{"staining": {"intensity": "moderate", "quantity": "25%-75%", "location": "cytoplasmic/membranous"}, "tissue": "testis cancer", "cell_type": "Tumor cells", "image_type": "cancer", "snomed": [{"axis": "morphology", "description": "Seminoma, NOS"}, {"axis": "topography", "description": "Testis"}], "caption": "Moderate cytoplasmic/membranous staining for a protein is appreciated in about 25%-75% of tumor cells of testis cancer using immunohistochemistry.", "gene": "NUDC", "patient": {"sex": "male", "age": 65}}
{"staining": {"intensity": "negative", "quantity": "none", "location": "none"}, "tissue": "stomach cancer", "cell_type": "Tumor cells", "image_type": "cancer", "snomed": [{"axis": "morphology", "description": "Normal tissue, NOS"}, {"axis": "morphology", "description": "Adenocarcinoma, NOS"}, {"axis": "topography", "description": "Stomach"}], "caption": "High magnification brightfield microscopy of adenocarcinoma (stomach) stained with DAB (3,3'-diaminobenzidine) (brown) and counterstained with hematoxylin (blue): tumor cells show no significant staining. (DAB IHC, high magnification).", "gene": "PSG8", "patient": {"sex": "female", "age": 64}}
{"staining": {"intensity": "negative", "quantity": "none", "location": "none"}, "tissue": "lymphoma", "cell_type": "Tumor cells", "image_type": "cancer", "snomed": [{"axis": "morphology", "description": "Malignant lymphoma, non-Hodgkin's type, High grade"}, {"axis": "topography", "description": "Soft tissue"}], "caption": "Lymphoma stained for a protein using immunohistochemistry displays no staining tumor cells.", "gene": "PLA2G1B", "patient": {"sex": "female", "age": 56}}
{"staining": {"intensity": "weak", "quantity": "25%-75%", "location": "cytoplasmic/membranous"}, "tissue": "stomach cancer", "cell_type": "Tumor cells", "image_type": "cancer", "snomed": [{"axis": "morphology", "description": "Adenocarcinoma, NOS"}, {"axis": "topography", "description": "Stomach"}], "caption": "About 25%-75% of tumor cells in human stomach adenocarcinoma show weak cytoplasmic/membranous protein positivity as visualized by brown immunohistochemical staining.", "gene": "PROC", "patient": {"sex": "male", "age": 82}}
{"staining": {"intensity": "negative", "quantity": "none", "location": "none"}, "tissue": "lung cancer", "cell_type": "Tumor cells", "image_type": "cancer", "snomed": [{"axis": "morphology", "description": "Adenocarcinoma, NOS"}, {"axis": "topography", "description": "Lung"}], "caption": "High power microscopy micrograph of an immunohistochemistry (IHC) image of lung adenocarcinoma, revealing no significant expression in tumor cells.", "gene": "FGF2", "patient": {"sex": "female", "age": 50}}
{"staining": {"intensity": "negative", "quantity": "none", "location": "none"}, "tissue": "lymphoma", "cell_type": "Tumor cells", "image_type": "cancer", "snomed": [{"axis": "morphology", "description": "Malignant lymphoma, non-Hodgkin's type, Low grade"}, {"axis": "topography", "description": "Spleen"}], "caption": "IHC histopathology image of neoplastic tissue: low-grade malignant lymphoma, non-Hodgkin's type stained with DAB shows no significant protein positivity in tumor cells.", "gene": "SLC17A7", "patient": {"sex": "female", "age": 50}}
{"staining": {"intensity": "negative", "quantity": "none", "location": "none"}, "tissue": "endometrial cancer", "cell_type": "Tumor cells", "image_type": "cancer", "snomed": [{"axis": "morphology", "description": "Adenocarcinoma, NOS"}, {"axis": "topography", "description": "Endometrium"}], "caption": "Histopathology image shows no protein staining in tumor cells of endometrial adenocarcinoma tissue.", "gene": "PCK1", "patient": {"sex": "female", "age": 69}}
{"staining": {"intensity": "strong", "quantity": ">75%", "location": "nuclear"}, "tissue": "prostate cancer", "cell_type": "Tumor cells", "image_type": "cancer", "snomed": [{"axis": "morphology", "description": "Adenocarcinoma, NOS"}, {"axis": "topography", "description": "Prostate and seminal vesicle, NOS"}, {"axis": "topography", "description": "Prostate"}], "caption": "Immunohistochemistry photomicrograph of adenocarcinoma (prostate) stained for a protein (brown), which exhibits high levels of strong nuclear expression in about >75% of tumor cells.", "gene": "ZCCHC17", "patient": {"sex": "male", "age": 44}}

#### [ASSIGNMENT]
All lines in the listing above should be written out again exactly.

#### [EXERCISE SOLUTION]
{"staining": {"intensity": "moderate", "quantity": "25%-75%", "location": "cytoplasmic/membranous"}, "tissue": "testis cancer", "cell_type": "Tumor cells", "image_type": "cancer", "snomed": [{"axis": "morphology", "description": "Seminoma, NOS"}, {"axis": "topography", "description": "Testis"}], "caption": "Moderate cytoplasmic/membranous staining for a protein is appreciated in about 25%-75% of tumor cells of testis cancer using immunohistochemistry.", "gene": "NUDC", "patient": {"sex": "male", "age": 65}}
{"staining": {"intensity": "negative", "quantity": "none", "location": "none"}, "tissue": "stomach cancer", "cell_type": "Tumor cells", "image_type": "cancer", "snomed": [{"axis": "morphology", "description": "Normal tissue, NOS"}, {"axis": "morphology", "description": "Adenocarcinoma, NOS"}, {"axis": "topography", "description": "Stomach"}], "caption": "High magnification brightfield microscopy of adenocarcinoma (stomach) stained with DAB (3,3'-diaminobenzidine) (brown) and counterstained with hematoxylin (blue): tumor cells show no significant staining. (DAB IHC, high magnification).", "gene": "PSG8", "patient": {"sex": "female", "age": 64}}
{"staining": {"intensity": "negative", "quantity": "none", "location": "none"}, "tissue": "lymphoma", "cell_type": "Tumor cells", "image_type": "cancer", "snomed": [{"axis": "morphology", "description": "Malignant lymphoma, non-Hodgkin's type, High grade"}, {"axis": "topography", "description": "Soft tissue"}], "caption": "Lymphoma stained for a protein using immunohistochemistry displays no staining tumor cells.", "gene": "PLA2G1B", "patient": {"sex": "female", "age": 56}}
{"staining": {"intensity": "weak", "quantity": "25%-75%", "location": "cytoplasmic/membranous"}, "tissue": "stomach cancer", "cell_type": "Tumor cells", "image_type": "cancer", "snomed": [{"axis": "morphology", "description": "Adenocarcinoma, NOS"}, {"axis": "topography", "description": "Stomach"}], "caption": "About 25%-75% of tumor cells in human stomach adenocarcinoma show weak cytoplasmic/membranous protein positivity as visualized by brown immunohistochemical staining.", "gene": "PROC", "patient": {"sex": "male", "age": 82}}
{"staining": {"intensity": "negative", "quantity": "none", "location": "none"}, "tissue": "lung cancer", "cell_type": "Tumor cells", "image_type": "cancer", "snomed": [{"axis": "morphology", "description": "Adenocarcinoma, NOS"}, {"axis": "topography", "description": "Lung"}], "caption": "High power microscopy micrograph of an immunohistochemistry (IHC) image of lung adenocarcinoma, revealing no significant expression in tumor cells.", "gene": "FGF2", "patient": {"sex": "female", "age": 50}}
{"staining": {"intensity": "negative", "quantity": "none", "location": "none"}, "tissue": "lymphoma", "cell_type": "Tumor cells", "image_type": "cancer", "snomed": [{"axis": "morphology", "description": "Malignant lymphoma, non-Hodgkin's type, Low grade"}, {"axis": "topography", "description": "Spleen"}], "caption": "IHC histopathology image of neoplastic tissue: low-grade malignant lymphoma, non-Hodgkin's type stained with DAB shows no significant protein positivity in tumor cells.", "gene": "SLC17A7", "patient": {"sex": "female", "age": 50}}
{"staining": {"intensity": "negative", "quantity": "none", "location": "none"}, "tissue": "endometrial cancer", "cell_type": "Tumor cells", "image_type": "cancer", "snomed": [{"axis": "morphology", "description": "Adenocarcinoma, NOS"}, {"axis": "topography", "description": "Endometrium"}], "caption": "Histopathology image shows no protein staining in tumor cells of endometrial adenocarcinoma tissue.", "gene": "PCK1", "patient": {"sex": "female", "age": 69}}
{"staining": {"intensity": "strong", "quantity": ">75%", "location": "nuclear"}, "tissue": "prostate cancer", "cell_type": "Tumor cells", "image_type": "cancer", "snomed": [{"axis": "morphology", "description": "Adenocarcinoma, NOS"}, {"axis": "topography", "description": "Prostate and seminal vesicle, NOS"}, {"axis": "topography", "description": "Prostate"}], "caption": "Immunohistochemistry photomicrograph of adenocarcinoma (prostate) stained for a protein (brown), which exhibits high levels of strong nuclear expression in about >75% of tumor cells.", "gene": "ZCCHC17", "patient": {"sex": "male", "age": 44}}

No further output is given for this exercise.